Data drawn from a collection
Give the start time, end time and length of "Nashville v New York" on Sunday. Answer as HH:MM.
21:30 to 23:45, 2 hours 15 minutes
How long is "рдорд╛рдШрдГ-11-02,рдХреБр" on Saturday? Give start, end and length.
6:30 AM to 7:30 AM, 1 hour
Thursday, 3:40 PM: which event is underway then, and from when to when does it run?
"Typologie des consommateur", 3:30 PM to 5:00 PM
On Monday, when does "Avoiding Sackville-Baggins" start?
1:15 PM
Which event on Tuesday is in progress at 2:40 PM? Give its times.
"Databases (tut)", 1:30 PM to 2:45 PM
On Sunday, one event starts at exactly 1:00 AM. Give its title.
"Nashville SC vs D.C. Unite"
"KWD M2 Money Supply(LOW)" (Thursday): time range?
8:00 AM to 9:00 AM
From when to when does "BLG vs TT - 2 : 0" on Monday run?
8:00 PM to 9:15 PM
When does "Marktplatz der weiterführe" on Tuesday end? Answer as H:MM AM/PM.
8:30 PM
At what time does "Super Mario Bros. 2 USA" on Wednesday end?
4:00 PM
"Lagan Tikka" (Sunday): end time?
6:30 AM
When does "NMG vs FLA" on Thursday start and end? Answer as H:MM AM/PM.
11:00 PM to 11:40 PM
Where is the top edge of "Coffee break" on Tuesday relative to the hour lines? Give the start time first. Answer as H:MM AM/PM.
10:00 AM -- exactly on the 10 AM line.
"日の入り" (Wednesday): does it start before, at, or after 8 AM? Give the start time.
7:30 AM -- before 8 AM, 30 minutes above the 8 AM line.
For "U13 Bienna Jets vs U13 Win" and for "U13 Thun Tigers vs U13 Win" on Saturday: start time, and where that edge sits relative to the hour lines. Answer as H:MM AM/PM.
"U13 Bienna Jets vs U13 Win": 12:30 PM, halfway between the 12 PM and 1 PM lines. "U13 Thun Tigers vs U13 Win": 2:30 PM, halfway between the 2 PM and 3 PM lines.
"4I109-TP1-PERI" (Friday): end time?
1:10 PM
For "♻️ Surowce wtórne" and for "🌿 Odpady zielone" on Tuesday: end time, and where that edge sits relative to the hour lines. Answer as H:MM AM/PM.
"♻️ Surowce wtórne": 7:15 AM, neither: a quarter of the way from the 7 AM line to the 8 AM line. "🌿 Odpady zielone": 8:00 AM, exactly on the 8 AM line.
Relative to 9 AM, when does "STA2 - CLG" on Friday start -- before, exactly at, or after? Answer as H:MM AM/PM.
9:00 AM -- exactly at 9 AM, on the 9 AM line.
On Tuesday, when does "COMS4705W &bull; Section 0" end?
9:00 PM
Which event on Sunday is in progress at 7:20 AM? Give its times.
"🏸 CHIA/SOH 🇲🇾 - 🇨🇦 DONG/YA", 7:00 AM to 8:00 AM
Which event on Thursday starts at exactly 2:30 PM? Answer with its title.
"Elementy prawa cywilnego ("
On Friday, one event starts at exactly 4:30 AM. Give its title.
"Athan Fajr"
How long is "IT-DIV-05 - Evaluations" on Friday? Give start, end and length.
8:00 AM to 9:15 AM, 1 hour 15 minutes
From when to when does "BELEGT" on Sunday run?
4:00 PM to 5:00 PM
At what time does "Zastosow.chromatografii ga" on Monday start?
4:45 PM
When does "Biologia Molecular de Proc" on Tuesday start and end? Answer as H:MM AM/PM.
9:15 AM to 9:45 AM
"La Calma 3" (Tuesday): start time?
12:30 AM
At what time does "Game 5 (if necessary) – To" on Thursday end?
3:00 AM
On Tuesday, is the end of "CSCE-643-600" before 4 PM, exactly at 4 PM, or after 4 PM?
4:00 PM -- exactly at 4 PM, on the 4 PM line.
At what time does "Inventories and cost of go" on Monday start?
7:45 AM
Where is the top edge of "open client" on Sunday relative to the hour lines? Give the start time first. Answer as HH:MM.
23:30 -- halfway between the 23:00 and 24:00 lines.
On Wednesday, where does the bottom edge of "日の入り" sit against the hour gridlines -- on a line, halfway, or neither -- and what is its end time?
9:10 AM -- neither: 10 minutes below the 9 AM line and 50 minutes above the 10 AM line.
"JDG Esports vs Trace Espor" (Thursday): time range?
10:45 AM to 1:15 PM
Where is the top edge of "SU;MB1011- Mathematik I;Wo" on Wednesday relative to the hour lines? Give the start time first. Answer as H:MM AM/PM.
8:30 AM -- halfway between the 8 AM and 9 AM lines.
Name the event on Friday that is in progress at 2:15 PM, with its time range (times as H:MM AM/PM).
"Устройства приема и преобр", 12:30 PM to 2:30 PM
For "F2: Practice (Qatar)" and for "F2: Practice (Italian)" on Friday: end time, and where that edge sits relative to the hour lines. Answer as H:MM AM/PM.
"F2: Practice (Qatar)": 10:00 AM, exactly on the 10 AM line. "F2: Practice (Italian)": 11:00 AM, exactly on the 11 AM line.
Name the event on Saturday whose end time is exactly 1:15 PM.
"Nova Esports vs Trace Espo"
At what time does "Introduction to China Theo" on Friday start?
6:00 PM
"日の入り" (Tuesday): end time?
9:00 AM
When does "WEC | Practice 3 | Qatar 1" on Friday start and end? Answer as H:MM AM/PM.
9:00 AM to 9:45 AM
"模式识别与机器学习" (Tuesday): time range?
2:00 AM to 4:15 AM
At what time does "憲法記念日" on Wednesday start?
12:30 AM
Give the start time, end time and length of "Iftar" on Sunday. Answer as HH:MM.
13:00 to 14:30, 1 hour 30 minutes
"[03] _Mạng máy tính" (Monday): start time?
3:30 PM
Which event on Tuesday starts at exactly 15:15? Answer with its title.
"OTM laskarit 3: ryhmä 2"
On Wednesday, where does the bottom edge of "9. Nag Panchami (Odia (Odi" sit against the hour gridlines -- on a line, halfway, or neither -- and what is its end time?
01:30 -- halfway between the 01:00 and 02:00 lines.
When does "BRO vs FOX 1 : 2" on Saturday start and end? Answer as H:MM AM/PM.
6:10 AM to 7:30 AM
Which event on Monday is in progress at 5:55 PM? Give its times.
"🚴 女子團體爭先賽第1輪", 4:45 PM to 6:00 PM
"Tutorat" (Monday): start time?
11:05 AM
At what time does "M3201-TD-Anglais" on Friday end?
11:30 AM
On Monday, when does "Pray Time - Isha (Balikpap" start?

REQUEST: Repeat word for word the rows starting at the beginning and ending at the line that contains "6:30 AM to 7:30 AM, 1 hour", with both ends included.

TASK OUTPUT:
Give the start time, end time and length of "Nashville v New York" on Sunday. Answer as HH:MM.
21:30 to 23:45, 2 hours 15 minutes
How long is "рдорд╛рдШрдГ-11-02,рдХреБр" on Saturday? Give start, end and length.
6:30 AM to 7:30 AM, 1 hour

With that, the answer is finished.